The patient cohort is structured to account for IBD sub-type, inflammation (fecal calprotectin), mode of delivery (vaginal, caesarean) and infant nutrition (breast milk, formula). This study leverages the collective strengths of investigators at Cornell University and Icahn School of Medicine at Mount Sinai. Clinical metadata and biological samples have already been collected from over 300 mother-offspring dyads as part of a prospective longitudinal study “MECONIUM” at Mt. Sinai (supporting documentation, PMID: 31036757, 33307026).
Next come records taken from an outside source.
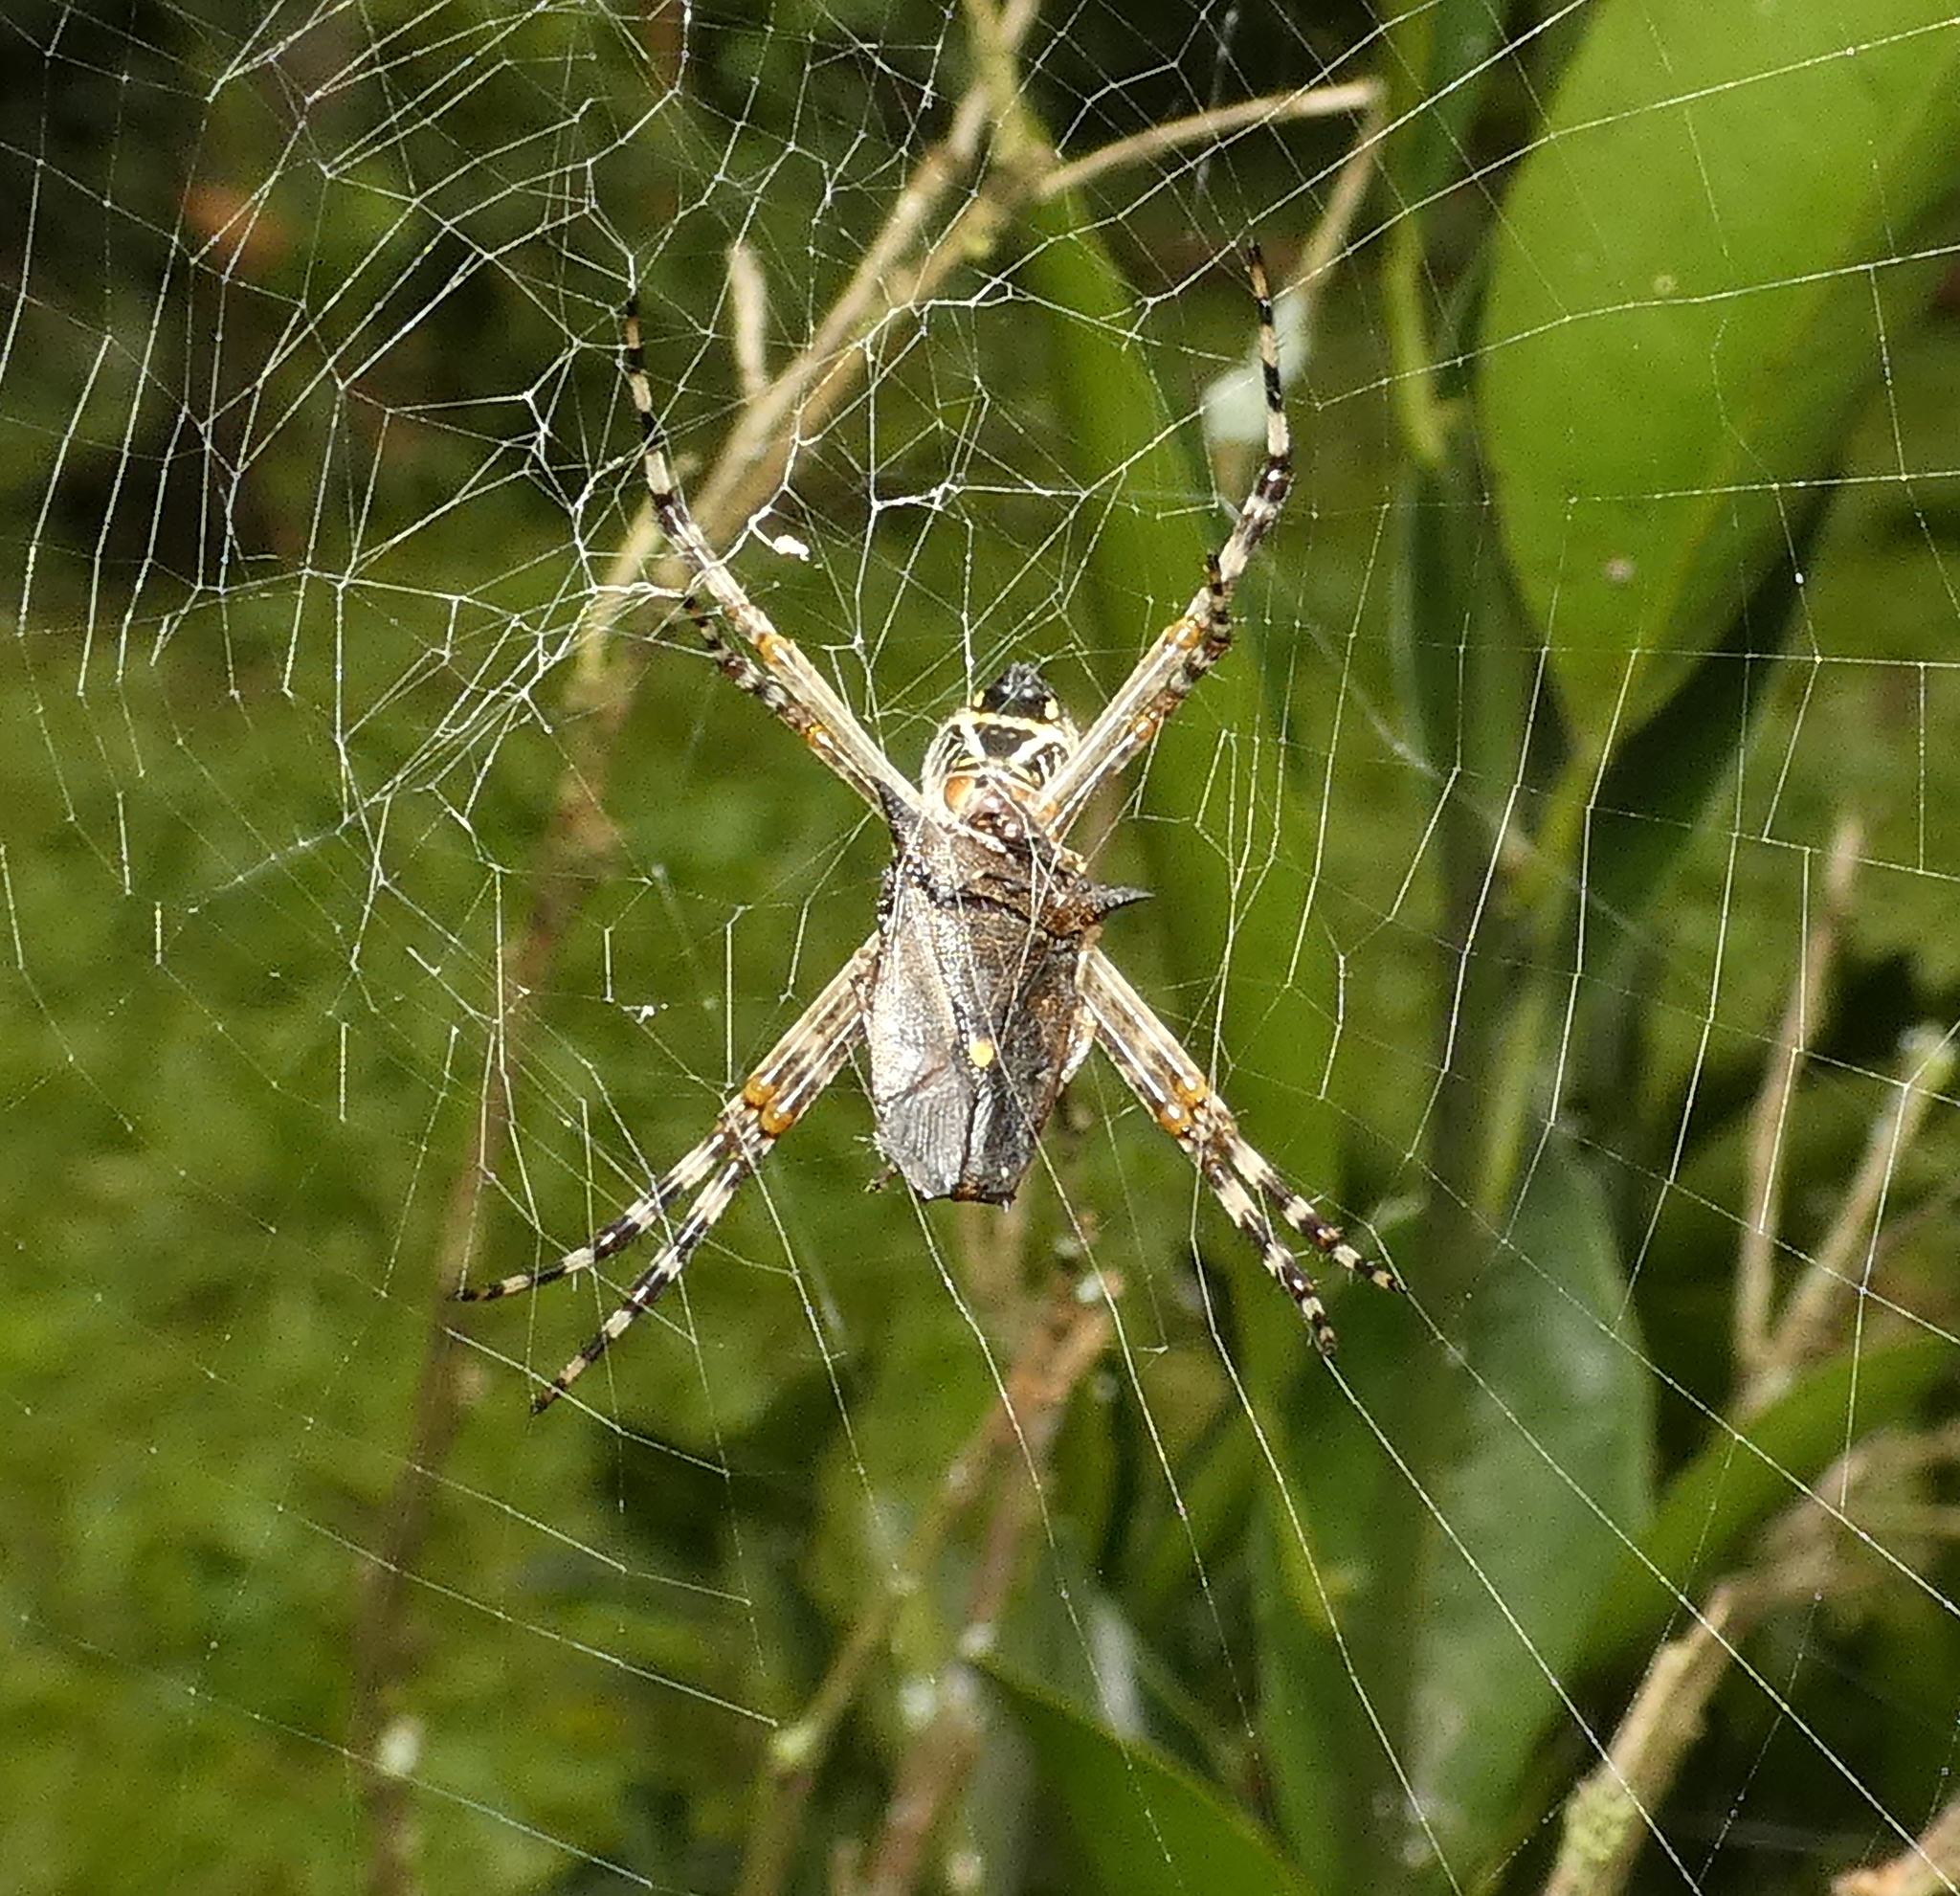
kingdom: Animalia
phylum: Arthropoda
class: Arachnida
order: Araneae
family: Araneidae
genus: Argiope
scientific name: Argiope argentata
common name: Orb weavers
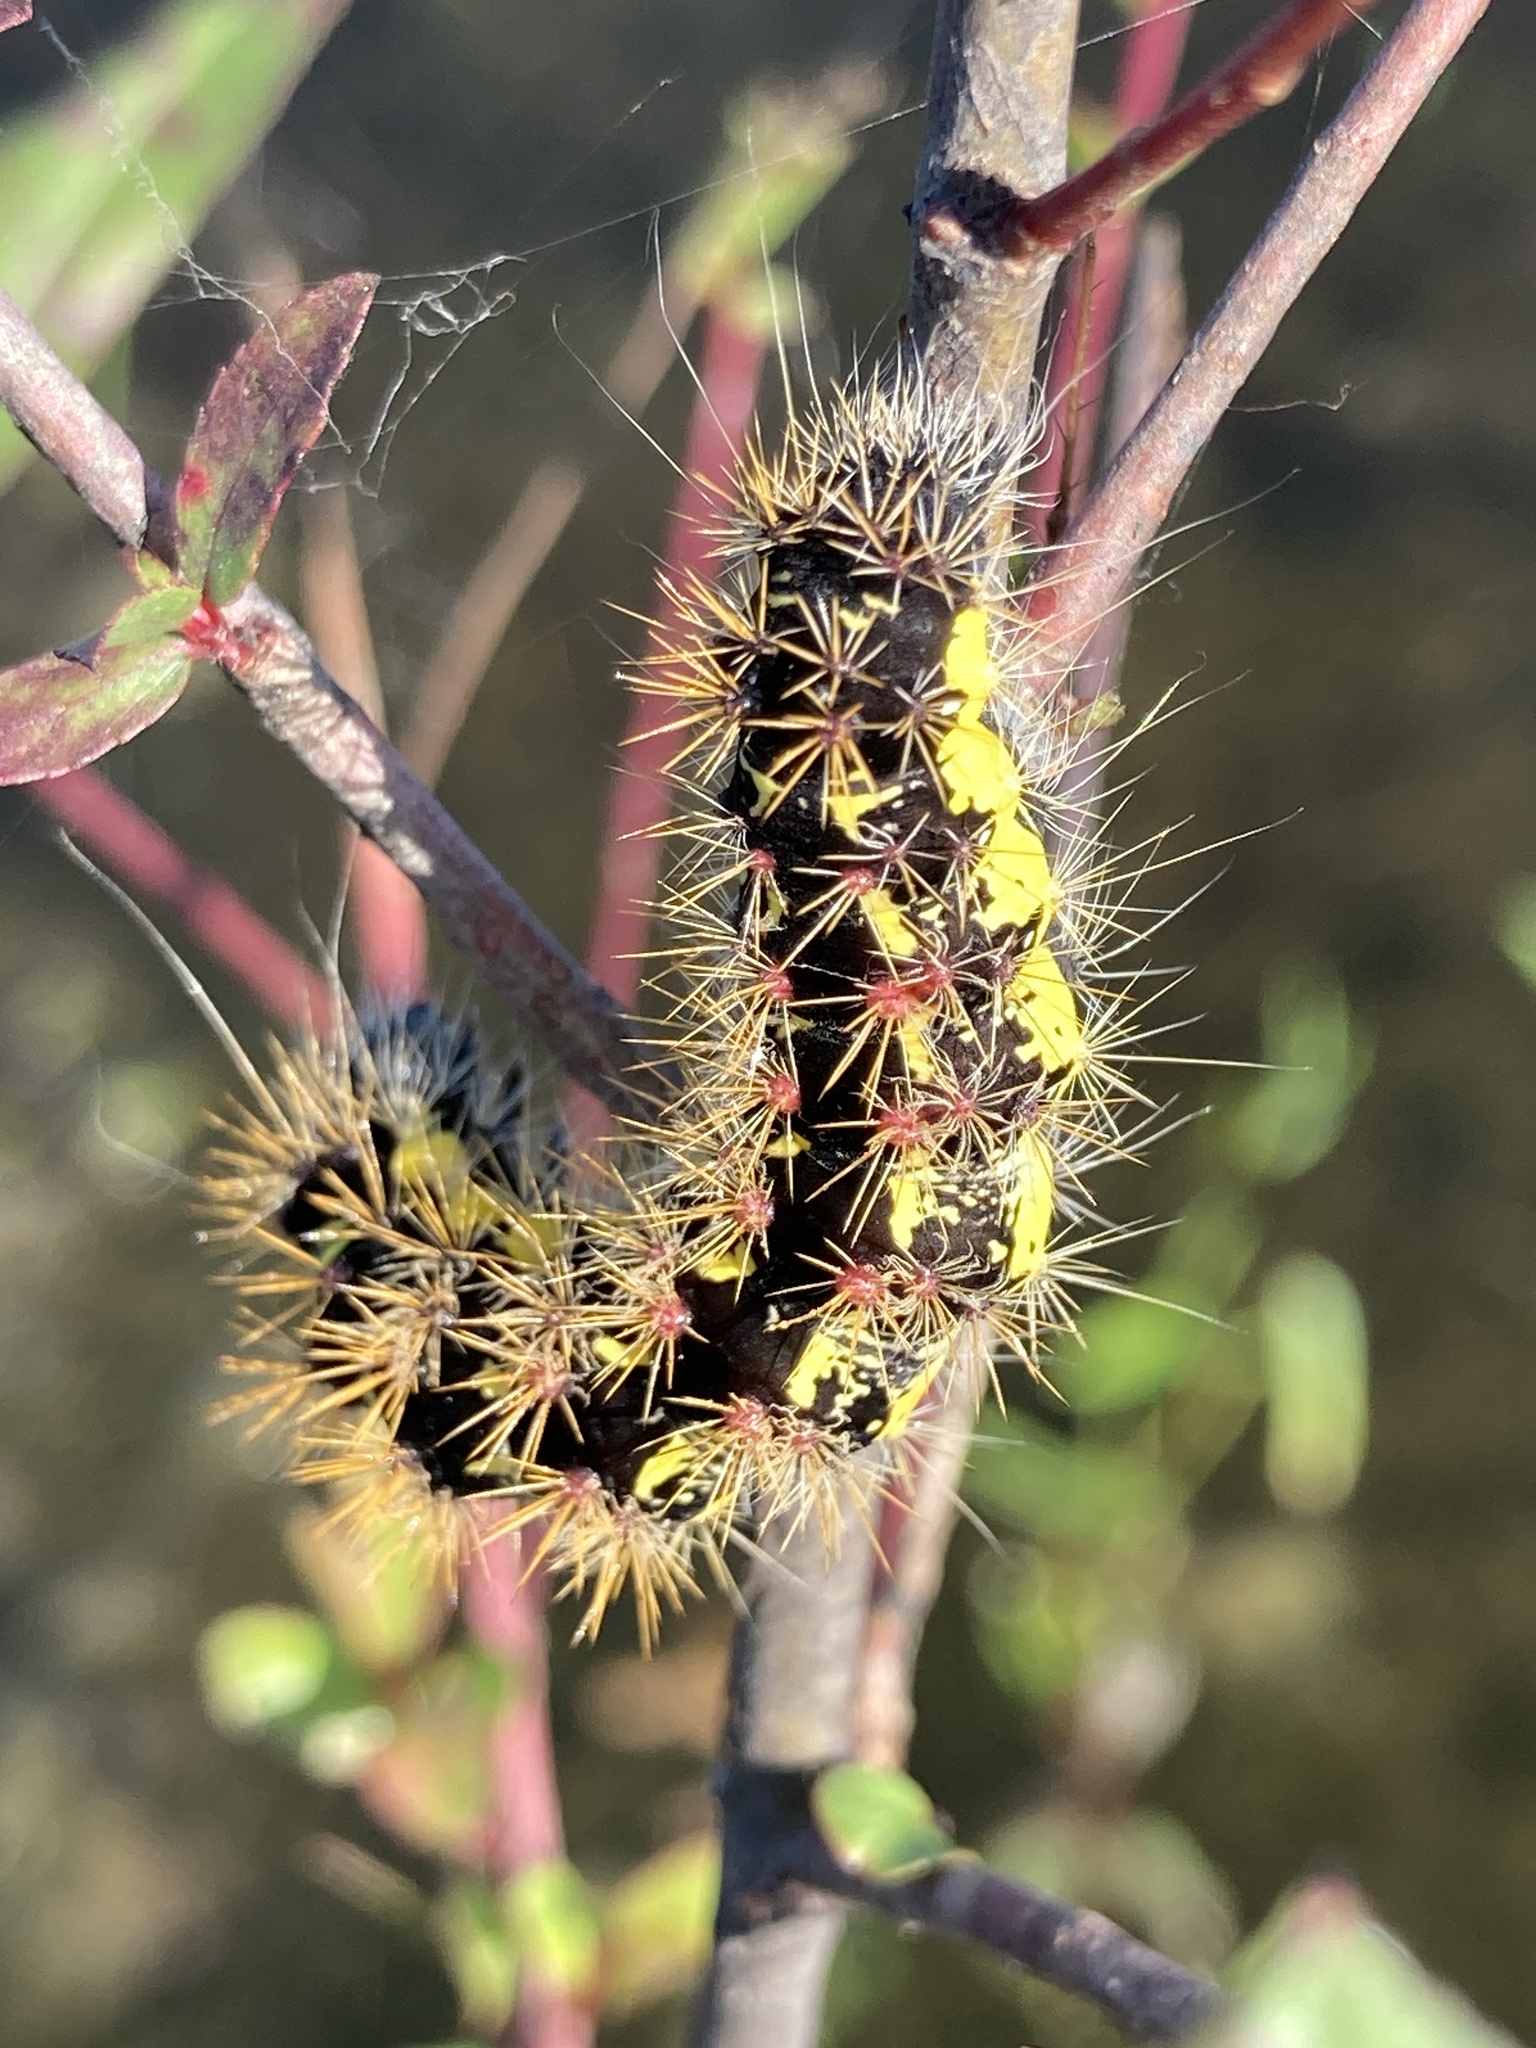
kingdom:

A pilot study at Cornell University has determined that we can isolate and characterize E. coli from maternal and infant feces. The presence of E. coli and their phylogroup will be determined by PCR. Positive samples will be cultured for E.coli to determine strain, virulence gene content, AIEC pathotype, and ability to grow on carbon and nitrogen sources linked to symbiosis and virulence in the intestine (fucose, fructose, ethanolamine, glutamine) (PMID: 35413017) and sugars present in breast milk lactose, glucose and fructose (PMID: 28212335) that may impact colonization preweaning.
We anticipate this study will advance knowledge of, i) the relatedness of E .coli strains in infants and mothers, and the effect of mode of delivery, ii) the number, phylogeny and pathotype of E. coli in stools of infants born to mothers with and without IBD and their relationship to intestinal inflammation (calprotectin), iii) the differential ability of infant and maternal E. coli strains to utilize enteric substrates and milk sugars for growth. This study will establish an archive of E.coli strains to facilitate future longitudinal studies of E. coli phylogeny, pathotype and metabolism as they evolve with age and onset of IBD in this clinical cohort.